Motherhood stories by Marissa Anastasi: I may not be perfect, but I am the best Mom for my children and that’s all they need. They don’t expect me to be perfect. Invite them into your calm, don’t join them in their chaos. Do what is right for YOUR baby. Every baby is different and every Mom is different, not everyone is going to agree with what you’re doing but as long as you and your baby are happy, other opinions don’t matter.

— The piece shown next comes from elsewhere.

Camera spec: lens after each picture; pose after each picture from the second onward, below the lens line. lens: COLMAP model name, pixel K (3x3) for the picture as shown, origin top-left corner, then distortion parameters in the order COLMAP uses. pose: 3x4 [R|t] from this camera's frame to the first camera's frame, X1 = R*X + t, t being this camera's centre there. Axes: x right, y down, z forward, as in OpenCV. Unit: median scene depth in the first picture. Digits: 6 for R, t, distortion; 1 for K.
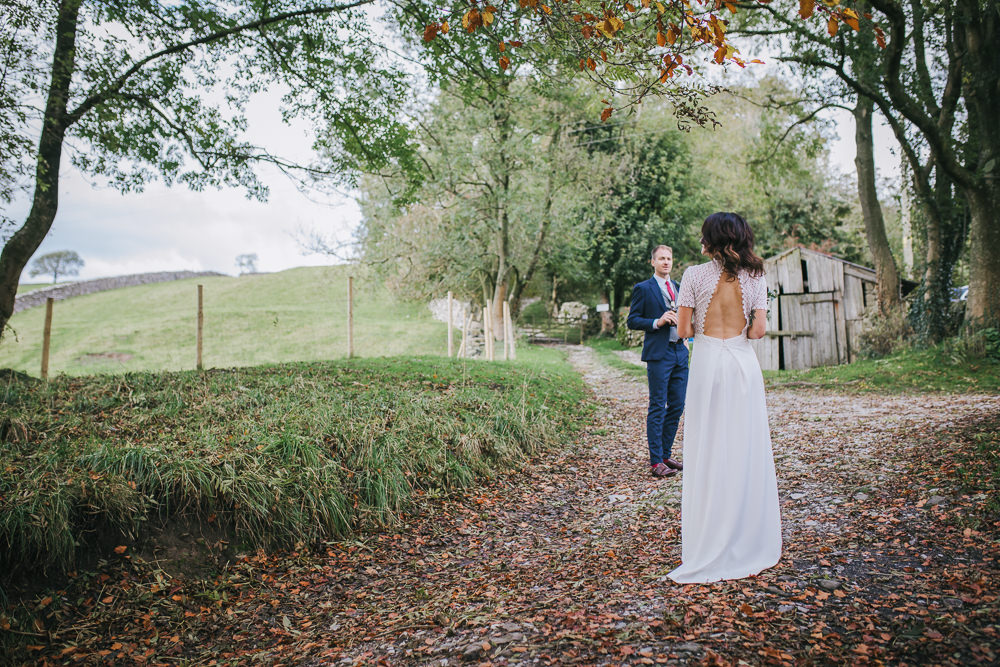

Don’t Try to Be the Perfect Mother. “There is no such thing [as being the perfect mother],” Auerbach says. “Being a mom is one of the hardest titles to hold but one of the most rewarding. Trust your instincts and don’t judge yourself through social media. Do not be hard on yourself or get discouraged if you fail. If you fall down, get back up, and try something else,” she adds. Know That It’s Okay to Do Things Differently. “Breastfeeding may not happen for you, [whether it’s] hard to latch, a medical condition, or it just might not be what you want to do,” Auerbach explains. “This is extremely common; do not think you are a failure,” she continues. Know You’re Doing Amazing. “No matter what’s going on—even through the tough days and the sleepless nights—just know that you are the best mama in the world to your baby. When things get tough, you’ll know what to do. You were made for this and you are doing incredible,” Scott says.
Keep an open door policy. Let your child know that they can come to you at any time to talk about anything. This is important for developing and maintaining a good parent/teen relationship. When they come to you with something, stop and take the time to listen to them, talk to them and connect with them. If you want any relationship to work, it requires time, energy and effort. The relationship between a child and parent does not automatically occur, it must be cultivated. In order to cultivate it properly, your child must feel that they can come to you at any time for anything. Find a few extra info on Parenting advices.
I remember hearing a person with their fumbly toddler, who was wandering – trying to explore and was constantly being told ‘no,’ ‘not in there,’ ‘no don’t touch that,’ and ‘no stop that.’ It was then I knew I would dread being that parent. I treat my little boy with the respect and manners to which I expect him to treat me, and others. Of course daily he tests my limits, but I’m always looking for a new way to suppress the “no” Mom that sometimes feels she could take over at any moment.
Since Kenny was born, I had been a stay at home mummy until Isabella was 4 which is when I started teaching younger kids. I done that for 2 years but after my 3rd pregnancy, I never went back and decided to become a stay at home mummy once again. Now my youngest is 5 and 6, I decided I could maybe begin something new again. And so, in Late November 2018, I opened the doors to a kid’s concept store in Larnaca town centre. It’s difficult combining family and work, and sometimes the guilt is immense, but I have a lot of support from my husband when it comes to the children. Explore even more info at marissaanastasi.com.